Around 2008, the four story building at 629 W. Girard Ave. was demolished. Well, that’s not entirely true- it was only mostly demoed, if we’re striving for accuracy. The upper floors of this long vacant structure certainly went away, but some elements of the first floor of the building remained for some reason. Behind what little was left of the building was an overgrown vacant lot, crying out for redevelopment.
We’ve actually brought this property to your attention before. Back in 2015, we told you about a zoning notice on the property, indicating a plan for 18 units above commercial space. That variance was approved the next year, but the project never came to fruition for some reason. Over a year ago, we told you about a plan for 24 units here but that didn’t happen either. Instead, the property continued to sit, even as the building to the west was renovated from a nuisance bar into a gastropub called Ambassador. Sometime in the last few months, however, the site was cleared (along with the theatre-turned-supermarket next door).
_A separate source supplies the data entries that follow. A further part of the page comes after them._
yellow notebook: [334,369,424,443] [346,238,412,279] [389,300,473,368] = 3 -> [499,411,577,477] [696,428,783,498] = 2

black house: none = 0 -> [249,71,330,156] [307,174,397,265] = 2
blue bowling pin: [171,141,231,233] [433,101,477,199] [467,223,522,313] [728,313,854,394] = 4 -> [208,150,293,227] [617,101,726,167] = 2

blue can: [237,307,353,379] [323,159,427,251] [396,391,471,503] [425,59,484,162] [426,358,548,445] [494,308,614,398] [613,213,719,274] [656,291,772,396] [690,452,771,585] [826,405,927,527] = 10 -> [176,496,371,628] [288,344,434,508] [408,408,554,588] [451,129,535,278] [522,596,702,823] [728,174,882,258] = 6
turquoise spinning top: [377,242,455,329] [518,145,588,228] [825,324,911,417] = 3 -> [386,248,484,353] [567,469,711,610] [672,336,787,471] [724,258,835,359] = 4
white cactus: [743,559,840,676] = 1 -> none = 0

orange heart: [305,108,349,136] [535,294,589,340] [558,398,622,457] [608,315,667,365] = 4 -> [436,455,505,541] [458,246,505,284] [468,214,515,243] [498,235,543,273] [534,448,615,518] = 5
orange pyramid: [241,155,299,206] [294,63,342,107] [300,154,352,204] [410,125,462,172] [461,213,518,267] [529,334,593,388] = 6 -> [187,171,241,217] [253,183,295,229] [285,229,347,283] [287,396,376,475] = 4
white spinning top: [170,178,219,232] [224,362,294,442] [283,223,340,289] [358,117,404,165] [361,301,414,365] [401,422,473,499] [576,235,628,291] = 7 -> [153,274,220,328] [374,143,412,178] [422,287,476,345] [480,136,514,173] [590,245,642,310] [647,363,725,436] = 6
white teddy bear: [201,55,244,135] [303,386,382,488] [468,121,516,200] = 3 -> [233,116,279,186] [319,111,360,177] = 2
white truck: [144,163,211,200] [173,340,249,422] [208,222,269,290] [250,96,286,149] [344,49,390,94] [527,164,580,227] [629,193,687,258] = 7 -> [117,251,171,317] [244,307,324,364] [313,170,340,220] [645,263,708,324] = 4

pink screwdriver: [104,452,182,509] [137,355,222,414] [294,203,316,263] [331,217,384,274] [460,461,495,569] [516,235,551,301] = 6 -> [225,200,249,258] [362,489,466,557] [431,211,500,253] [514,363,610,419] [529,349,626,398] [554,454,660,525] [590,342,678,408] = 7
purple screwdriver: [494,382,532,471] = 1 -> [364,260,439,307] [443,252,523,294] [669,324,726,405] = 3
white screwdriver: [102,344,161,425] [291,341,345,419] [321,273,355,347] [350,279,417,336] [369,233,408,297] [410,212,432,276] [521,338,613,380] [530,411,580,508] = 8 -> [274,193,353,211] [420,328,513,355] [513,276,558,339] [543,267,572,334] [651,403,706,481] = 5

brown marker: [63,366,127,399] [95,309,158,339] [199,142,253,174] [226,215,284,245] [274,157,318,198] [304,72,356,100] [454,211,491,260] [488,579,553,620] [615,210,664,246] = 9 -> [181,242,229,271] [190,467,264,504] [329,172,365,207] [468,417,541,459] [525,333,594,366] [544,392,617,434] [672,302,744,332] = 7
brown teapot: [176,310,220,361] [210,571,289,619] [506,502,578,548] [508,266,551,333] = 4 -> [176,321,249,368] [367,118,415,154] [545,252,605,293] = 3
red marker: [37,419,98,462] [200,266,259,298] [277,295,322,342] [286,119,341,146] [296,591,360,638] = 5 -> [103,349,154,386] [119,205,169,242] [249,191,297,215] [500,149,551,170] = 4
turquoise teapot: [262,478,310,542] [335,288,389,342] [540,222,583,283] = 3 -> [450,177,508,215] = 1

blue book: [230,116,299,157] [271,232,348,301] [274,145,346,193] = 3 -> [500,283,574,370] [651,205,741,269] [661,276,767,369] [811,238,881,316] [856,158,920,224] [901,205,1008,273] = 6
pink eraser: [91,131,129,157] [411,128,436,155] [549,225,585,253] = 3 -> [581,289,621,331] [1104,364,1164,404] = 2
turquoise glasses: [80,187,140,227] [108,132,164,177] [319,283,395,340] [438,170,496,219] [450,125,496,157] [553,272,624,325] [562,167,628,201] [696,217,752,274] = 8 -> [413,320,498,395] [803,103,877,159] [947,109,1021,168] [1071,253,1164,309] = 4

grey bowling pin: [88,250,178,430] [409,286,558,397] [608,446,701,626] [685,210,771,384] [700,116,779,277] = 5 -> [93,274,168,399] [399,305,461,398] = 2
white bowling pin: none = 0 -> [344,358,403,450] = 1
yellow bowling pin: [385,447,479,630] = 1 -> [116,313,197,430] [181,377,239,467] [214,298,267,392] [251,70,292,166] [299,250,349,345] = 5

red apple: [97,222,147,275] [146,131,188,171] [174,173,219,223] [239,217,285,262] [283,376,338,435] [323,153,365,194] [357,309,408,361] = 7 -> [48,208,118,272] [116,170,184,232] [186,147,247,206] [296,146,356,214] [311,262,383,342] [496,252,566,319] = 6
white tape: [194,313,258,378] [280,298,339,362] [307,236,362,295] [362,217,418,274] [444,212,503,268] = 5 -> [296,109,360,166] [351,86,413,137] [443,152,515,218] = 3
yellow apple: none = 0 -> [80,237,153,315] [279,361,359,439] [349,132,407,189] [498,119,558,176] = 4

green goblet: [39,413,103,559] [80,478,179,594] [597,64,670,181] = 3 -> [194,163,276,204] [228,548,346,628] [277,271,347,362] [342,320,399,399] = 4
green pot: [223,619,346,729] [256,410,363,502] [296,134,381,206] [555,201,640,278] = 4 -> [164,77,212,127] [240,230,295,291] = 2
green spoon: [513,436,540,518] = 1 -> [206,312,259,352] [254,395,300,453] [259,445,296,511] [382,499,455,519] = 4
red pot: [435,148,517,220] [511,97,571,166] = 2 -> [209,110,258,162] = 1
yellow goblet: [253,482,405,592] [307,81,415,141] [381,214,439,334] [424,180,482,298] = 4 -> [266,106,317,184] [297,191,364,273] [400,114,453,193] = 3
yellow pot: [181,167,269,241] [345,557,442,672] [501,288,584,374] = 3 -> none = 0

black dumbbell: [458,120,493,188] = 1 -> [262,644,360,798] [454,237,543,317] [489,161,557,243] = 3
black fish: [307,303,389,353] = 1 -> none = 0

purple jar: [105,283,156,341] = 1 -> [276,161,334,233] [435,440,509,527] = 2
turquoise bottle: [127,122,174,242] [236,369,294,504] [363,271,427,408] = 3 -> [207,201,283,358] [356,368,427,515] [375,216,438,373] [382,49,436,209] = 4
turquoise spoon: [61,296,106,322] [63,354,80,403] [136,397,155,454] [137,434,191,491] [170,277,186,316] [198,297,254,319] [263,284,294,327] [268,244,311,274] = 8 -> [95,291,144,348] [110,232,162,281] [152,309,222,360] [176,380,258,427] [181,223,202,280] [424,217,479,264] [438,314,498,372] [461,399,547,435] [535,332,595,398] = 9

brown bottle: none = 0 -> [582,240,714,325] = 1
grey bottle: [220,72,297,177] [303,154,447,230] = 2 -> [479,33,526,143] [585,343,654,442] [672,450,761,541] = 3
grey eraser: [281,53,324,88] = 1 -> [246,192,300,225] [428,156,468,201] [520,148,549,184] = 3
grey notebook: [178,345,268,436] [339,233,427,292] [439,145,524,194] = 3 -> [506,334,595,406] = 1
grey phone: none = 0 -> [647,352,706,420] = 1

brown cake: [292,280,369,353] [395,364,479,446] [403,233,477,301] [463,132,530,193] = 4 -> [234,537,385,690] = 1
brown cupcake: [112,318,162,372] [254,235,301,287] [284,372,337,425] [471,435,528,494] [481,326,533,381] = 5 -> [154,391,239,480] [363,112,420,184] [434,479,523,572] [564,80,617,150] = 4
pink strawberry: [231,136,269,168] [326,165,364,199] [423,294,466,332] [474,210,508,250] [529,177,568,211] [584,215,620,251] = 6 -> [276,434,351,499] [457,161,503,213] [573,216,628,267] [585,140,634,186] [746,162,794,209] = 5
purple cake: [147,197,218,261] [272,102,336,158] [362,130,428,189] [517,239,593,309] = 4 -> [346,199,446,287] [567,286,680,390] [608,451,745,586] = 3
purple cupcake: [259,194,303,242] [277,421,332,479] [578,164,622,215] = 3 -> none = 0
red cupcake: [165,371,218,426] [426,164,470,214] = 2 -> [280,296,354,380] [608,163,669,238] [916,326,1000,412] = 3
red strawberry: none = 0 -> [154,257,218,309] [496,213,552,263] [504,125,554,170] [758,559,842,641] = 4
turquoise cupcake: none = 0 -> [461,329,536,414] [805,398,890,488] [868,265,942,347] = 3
Here’s a look at this part of the block from a couple weeks ago:
The fact that the remains of the old building are now gone from the site should be an indication that a development is finally on the horizon for this property. And wouldn’t you know, Philly.com had a story just the other day that indicates as much. Per our local paper, R&M Development is buying the property for $1.55M and will be constructing a six-story, 36-unit apartment building with retail on the first floor. Here’s a rendering, from Harman Deutsch Ohler.
Now our mental math has never been so great, but we’re pretty sure that 36 units is roughly twice as many units as were proposed a few years back. The reason for this is that the property was remapped to CMX-2.5 at some point in the interim. When the 2015 project came around, those developers needed a variance just to get to 18 units. These developers are able to pursue a taller, denser project as a matter of right. Unsurprisingly, without the zoning risk, they’re moving right ahead with their project. Let’s agree, a six-story building on Girard Avenue makes all kinds of sense, and the more liberal CMX-2.5 zoning is far more appropriate for Girard Avenue, over the previous CMX-2 zoning.
This is yet another confirmation of our eternal argument that zoning matters and remapping properties that are inappropriately zoned tends to have a positive impact on development possibilities. Washington Avenue and Point Breeze Avenue, we’re looking in your direction.